Cárcel
La imprecación de un político mediterráneo sobre el deseable encarcelamiento de periodistas de este diario porque aquí tiene su asiento la información (y los antecedentes) de un caso que implica a correligionarios suyos actúa sobre la memoria de muchos como un revulsivo que atrae imágenes que no son tan lejanas. A la cárcel, ahí es nada; ni la magdalena de Proust tiene tanto efecto sobre la memoria de la gente como la palabra cárcel.
Fue un accidente verbal, dijo luego el político, él no quiso decirlo, se le escapó. Los accidentes verbales son como los accidentes geográficos: se salvan, se explican, pero ahí están, desafiando con su contundencia las llanuras o las costas. Y están ahí con la solidez de los sueños, o las pesadillas, que estudiaba Freud. Hace una semana coincidían aquí, en este diario, dos columnistas, Enric González y Juan José Millás, en la invocación del maestro del psicoanálisis para hablar de esta atmósfera que estamos viviendo.

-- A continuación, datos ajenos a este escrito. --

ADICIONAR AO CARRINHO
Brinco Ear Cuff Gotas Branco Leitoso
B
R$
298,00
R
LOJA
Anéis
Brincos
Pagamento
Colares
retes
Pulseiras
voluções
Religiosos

Freud tendría que venir, o algún sucesor suyo, para estudiar a fondo accidentes verbales como aquel. Hace años, doce exactamente, un correligionario del político mediterráneo juzgó que, como el Pisuerga pasaba por Valladolid, que fue su tierra, y este periódico le caía regular, había que tratar de encarcelar a su dueño, y a algunos de sus directivos.

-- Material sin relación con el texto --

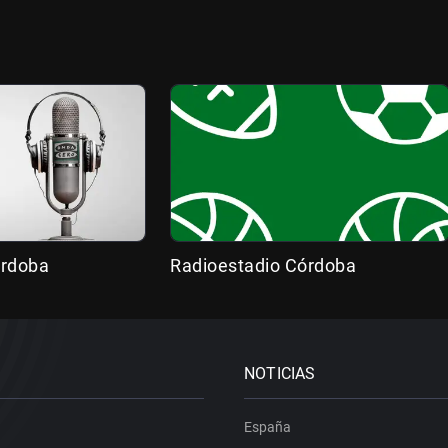
órdoba
Radioestadio Córdoba
NOTICIAS
España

No fue una ocurrencia, ni un lapsus verbal; hubo mucha gente dispuesta a palmear su propósito; hubo incluso leyes para arruinar al empresario; y hubo un juez, luego condenado por prevaricador a propósito de su trabajo en este caso al que aludo, que casualmente estaba en su sitio cuando llegó la denuncia basada en argumentos fabricados por encargo del político que había pasado por Valladolid.
El empresario subió y bajó escaleras de los tribunales con la mano en el carné de identidad, y ni él ni otros fueron a la cárcel porque al fin no se cumplió el deseo vociferante de los que aplaudieron aquella persecución. Hubo un diario que publicó, antes de que el proceso se iniciara, un cuaderno de bitácora al final de cuyo recorrido estaría, por lo menos, la cárcel o el conveniente despojo. Era más que un decálogo: era un mandamiento.
Entre las escenas de aquel escarnio hubo algunas en las que el denunciante y el juez se juntaban, se supone que para tomar gin-tonics en silencio. La prensa entonces, como ahora, miró de soslayo; escuchó la palabra cárcel y le costó mucho decir lo mismo que dirían si la cosa hubiera ido con ellos.